Document passage:
#####

Many small businesses do not have unlimited time and resources to devote to search engine optimization. Small business SEO can be difficult to master, but it doesn’t have to be.
Writing and posting regular blog posts is one of the best small business SEO techniques.
But how to you keep those blog posts both reader-friendly and SEO-friendly?
Here are nine tips that should help you keep your blog search engine optimized and even improve your writing.
1. Take some time to consider what you’re going to write, before you write it.
Jumping in with both feet and starting to write before you really know what you are going to write is usually not a good idea.
Before you actually start writing, think about what you want to communicate to your readers, what the underlying purpose of the post is going to be, and what you actually want to encourage your readers to do once they’ve read your entire post.
Make sure you know these vital things before you actually put fingers to keys.
2. Write yourself an outline.
This isn’t a totally necessary step—many of us cruised through school without ever once writing a single outline for a paper—but the truth is that an outline can be a great way to organize your thoughts and make sure your blog post has great flow before you actually write anything.
Getting the structure down before you write will save time when it comes to editing in the future.
3. Break it up.
No one wants to read a giant chunk of text.
It’s difficult to swallow and especially when reading on a computer screen, it is easy to get lost or distracted.
Long blog posts are better than short ones (if you have enough information to cover with more words, of course), but you can mitigate distraction or boredom by breaking up your post into paragraphs, numbered lists, bullets, etc.
4. Use subheadings.
Not only are subheadings great for search engine optimization, they are also great for the reader (which is probably why they are so great for SEO).
You can easily make your post more readable by using subheadings to separate different topics or points within your post.
Writing out your subheadings before you start writing the post will also help you make sure you cover all of the information you want to cover.
5. Use the right words.
The right words are those that help readers who are really just skimming your article to find its main points and absorb what you’re trying to convey, even if they aren’t willing to actually put in the time to read the entire article.
These are words like “first,” “second,” “instead,” “finally,” etc.
They indicate that what follows is going to be something important, so the reader knows to take the time to actually read that sentence.
6. Run your post by two people.
Before you actually hit “post” on that blog, make sure that you have at least two other people read that blog.
Why?
Because we are not always our best editors and we are also not always the bed judges of what does or does not make sense outside of the context of our own understanding.
Handing the post off to someone else before actually posting it can ensure that the typos or mistake that your eye has missed are caught and that the message that you are actually trying to convey is coming across properly.

#####

Problem A:
In the SEO blog passage, how many other people should read a blog post before it is posted?
Problem B:
List the headings of all the numbered tips in the SEO blog passage.
The items that come next are separate material and have nothing to do with the SEO blog passage.

Dataset:
#####

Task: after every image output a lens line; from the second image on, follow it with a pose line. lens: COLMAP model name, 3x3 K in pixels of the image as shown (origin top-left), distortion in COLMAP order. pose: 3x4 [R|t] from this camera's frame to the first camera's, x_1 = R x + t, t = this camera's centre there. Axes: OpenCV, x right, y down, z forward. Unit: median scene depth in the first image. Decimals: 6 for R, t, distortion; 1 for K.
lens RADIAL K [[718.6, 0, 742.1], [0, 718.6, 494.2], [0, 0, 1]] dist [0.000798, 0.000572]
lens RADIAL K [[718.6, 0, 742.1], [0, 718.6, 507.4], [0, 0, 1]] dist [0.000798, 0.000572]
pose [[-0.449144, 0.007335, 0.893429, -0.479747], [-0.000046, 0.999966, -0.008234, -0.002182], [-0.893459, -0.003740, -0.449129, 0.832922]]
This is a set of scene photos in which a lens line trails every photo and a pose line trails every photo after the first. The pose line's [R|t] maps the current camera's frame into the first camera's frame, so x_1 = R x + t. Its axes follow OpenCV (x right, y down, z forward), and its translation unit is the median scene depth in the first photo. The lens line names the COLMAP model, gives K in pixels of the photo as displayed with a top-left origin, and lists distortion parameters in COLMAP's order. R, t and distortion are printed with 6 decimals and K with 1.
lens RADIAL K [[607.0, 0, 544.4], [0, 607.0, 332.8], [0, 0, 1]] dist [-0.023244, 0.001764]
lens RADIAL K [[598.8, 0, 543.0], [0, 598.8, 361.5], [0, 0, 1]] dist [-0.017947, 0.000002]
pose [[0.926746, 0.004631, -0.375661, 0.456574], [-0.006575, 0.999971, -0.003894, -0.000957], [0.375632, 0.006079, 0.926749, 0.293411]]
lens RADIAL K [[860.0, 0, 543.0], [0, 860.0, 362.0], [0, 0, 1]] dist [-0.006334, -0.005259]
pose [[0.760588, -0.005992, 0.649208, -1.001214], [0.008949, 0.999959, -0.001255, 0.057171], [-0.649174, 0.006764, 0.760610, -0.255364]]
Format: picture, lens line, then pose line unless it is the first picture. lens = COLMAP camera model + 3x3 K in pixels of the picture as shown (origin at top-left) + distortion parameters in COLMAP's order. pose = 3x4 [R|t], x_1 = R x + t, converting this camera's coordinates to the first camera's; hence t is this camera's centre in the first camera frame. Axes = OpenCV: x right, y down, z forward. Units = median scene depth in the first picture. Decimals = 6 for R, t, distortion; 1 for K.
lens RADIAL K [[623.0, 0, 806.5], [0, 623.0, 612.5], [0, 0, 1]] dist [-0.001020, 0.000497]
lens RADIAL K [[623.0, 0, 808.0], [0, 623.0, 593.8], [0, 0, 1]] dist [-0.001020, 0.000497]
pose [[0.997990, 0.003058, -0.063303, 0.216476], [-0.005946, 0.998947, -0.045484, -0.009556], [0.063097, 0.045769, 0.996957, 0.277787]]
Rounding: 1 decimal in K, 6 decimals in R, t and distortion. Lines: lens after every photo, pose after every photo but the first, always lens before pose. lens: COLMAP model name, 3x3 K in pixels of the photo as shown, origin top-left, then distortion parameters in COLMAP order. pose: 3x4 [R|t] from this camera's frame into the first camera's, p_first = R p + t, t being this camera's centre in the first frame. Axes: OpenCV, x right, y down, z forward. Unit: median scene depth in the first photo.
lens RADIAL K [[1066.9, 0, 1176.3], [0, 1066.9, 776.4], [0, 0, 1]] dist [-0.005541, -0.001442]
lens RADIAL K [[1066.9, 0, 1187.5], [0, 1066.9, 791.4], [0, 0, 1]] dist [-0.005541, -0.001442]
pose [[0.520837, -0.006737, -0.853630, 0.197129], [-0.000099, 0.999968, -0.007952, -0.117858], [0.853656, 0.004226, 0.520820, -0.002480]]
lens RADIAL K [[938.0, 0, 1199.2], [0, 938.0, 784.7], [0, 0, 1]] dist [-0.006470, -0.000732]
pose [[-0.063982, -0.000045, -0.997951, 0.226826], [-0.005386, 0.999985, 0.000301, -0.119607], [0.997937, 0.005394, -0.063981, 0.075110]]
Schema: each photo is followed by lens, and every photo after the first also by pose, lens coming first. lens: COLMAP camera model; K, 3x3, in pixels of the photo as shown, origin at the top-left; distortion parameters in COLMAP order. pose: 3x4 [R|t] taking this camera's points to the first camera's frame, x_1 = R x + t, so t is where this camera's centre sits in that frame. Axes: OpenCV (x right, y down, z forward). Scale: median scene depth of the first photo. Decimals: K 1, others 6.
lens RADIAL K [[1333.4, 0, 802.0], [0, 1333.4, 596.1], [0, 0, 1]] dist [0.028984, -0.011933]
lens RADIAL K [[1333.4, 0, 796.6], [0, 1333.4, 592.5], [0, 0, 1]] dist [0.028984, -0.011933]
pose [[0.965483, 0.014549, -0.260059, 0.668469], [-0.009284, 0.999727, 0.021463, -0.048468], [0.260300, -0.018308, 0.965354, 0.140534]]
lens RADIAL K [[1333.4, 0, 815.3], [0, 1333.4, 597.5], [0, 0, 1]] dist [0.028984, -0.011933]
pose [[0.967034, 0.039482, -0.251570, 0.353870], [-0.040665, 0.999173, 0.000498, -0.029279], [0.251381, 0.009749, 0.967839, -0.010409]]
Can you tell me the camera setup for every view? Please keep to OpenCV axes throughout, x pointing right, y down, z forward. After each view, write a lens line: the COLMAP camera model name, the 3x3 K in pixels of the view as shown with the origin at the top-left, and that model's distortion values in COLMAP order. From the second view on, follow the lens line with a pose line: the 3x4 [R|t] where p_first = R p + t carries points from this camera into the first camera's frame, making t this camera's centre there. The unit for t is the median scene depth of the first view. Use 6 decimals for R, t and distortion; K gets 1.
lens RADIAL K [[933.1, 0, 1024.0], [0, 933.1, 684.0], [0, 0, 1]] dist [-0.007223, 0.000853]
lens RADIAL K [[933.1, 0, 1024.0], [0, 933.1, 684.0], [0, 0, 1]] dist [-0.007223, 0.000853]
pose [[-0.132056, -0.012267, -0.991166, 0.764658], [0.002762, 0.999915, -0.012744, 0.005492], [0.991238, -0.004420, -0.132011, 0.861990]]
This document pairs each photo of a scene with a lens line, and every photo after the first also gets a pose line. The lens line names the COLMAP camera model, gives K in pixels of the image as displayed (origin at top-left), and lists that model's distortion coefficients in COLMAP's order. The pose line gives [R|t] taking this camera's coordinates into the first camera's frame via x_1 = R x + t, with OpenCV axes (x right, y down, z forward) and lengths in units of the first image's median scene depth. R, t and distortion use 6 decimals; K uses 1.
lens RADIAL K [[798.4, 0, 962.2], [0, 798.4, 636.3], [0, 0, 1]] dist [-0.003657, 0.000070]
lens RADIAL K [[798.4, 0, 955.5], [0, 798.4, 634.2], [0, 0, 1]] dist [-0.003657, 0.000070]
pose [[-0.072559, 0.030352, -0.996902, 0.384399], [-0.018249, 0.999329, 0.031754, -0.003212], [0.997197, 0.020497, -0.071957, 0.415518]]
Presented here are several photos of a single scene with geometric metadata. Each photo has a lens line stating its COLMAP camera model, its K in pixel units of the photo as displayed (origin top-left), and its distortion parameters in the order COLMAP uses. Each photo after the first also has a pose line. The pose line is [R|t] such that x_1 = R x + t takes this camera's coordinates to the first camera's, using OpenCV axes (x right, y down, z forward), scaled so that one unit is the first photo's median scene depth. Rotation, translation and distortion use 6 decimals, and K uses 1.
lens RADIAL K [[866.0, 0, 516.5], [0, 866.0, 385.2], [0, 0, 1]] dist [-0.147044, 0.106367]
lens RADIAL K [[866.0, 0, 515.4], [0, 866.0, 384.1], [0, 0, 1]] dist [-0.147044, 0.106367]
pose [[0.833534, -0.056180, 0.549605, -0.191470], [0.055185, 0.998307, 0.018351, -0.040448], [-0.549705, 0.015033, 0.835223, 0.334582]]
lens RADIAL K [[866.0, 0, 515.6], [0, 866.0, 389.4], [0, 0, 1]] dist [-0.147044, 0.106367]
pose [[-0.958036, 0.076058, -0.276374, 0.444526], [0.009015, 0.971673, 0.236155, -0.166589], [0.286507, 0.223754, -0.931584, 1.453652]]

#####

Reply A:
At least two other people.

Reply B:
1. Take some time to consider what you’re going to write, before you write it.
2. Write yourself an outline.
3. Break it up.
4. Use subheadings.
5. Use the right words.
6. Run your post by two people.